At least theoretically, citizens can combat corruption among elected officials by voting out the perpetrators and electing other candidates. Despite this option, corruption persists. Research has suggested that citizens lack the information necessary to vote out bad actors. Still other research shows that even with adequate information, voters do not respond as expected. What explains this phenomenon?

This research sheds new light on this question by analyzing responses to the 2010 Kabul Bank crisis, one of the largest banking failures in the world, which revealed corrupt links between high-ranking Afghanistan public officials and the largest Afghan private lender. Within days, the scandal triggered widespread bank runs and the largest government bailout in the country’s history. The scandal unfolded three weeks before the 2010 parliamentary election and, in a bit of providential coincidence, the scandal also occurred midway through the collection of a nationwide survey, which included questions about corruption in government, voter preferences, and the efficacy of government institutions.

The timing of the survey, along with a fixed sampling that was randomized within districts, allowed the authors to adopt a novel quasi-experimental approach when analyzing the results. The authors reveal the following key findings:

  • Overall, while individuals interviewed after the scandal broke were no more or less likely to think that corruption in government was a serious problem, the informational shock did cause a statistically and substantively significant decrease in citizens’ intention to vote in the parliamentary election scheduled two weeks later.
  • However, the authors also find that in areas with low political efficacy, that is, where citizens are skeptical of their ability to influence political reform, news of the scandal did not affect these individuals’ assessment of corruption being a serious problem in government, but the news did make them less likely to intend to vote in the parliamentary election several weeks later.
  • In contrast, in areas with relatively high levels of self-reported political efficacy, the authors find a mobilizing effect from information about corruption on voter turnout: In this case, the unfolding bank scandal had a sizeable, positive, and highly statistically significant effect on respondents’ intention to vote.

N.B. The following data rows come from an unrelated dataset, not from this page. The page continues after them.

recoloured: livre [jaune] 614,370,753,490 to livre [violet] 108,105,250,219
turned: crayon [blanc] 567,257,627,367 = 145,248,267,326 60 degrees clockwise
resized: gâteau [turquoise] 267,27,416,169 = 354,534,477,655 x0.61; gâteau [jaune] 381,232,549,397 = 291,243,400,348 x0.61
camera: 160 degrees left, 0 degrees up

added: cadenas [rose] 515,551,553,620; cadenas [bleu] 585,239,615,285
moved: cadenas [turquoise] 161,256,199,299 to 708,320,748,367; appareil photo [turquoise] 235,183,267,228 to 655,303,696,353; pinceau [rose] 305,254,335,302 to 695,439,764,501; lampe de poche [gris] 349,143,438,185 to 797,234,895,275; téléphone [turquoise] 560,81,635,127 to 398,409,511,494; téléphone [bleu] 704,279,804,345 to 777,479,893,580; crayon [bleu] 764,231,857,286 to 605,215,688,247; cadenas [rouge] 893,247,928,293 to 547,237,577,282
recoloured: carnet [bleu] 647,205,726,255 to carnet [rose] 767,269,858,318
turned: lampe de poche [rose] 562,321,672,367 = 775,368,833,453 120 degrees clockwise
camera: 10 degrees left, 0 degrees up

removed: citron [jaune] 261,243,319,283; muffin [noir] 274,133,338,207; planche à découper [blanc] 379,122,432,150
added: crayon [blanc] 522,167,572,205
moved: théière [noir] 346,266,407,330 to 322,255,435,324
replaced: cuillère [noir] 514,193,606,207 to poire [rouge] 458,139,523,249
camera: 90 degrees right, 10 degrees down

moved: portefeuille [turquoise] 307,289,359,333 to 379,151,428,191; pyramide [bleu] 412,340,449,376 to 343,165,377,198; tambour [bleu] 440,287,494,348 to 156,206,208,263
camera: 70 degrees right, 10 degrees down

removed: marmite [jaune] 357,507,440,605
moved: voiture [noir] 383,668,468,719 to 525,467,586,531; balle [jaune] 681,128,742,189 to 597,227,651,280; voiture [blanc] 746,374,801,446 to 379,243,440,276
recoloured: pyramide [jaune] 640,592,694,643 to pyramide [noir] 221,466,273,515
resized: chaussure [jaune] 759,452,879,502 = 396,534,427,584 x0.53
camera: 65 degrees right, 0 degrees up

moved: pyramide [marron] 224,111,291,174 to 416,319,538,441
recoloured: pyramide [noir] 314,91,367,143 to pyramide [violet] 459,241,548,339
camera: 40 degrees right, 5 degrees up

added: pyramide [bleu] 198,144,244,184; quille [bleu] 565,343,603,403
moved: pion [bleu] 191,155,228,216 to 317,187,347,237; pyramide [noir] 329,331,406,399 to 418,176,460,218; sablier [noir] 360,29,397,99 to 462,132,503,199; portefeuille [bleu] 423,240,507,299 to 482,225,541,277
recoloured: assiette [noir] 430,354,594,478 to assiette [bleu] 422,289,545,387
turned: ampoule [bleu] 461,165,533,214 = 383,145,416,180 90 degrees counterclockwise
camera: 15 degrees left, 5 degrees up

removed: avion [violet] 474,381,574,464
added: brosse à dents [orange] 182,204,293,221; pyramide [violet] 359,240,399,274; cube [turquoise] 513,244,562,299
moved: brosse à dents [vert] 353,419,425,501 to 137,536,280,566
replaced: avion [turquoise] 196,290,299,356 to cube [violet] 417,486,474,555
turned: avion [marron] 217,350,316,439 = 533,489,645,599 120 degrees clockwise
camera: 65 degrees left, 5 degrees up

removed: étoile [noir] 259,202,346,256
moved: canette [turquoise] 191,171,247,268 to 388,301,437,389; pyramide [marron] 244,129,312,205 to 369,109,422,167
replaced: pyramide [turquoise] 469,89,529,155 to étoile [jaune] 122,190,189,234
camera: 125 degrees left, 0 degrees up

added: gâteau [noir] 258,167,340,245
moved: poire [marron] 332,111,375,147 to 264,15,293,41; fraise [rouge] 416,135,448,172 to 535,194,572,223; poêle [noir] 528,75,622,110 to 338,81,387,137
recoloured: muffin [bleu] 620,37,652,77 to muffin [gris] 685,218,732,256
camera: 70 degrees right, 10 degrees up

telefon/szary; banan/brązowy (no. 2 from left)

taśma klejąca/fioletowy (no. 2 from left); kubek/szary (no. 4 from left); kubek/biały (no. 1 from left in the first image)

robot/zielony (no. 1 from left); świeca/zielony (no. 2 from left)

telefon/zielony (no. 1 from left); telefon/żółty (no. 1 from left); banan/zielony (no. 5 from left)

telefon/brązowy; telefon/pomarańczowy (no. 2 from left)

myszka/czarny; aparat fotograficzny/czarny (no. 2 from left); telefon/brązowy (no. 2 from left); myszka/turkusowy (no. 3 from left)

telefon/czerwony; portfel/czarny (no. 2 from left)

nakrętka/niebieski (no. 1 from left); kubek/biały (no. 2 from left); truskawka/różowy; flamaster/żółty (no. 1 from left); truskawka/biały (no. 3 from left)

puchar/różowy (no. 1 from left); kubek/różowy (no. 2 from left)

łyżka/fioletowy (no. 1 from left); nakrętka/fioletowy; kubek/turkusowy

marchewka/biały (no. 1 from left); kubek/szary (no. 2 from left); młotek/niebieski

While the authors are careful not to lend a causal interpretation to their observed heterogeneous effects, their findings do suggest that political efficacy likely plays an important role in shaping how voters mobilize in the wake of an unexpected corruption scandal. Regardless of what explains variation in the ebb and flow of political efficacy across and within countries, this work suggests that citizens will react differently to information about corruption because of political efficacy.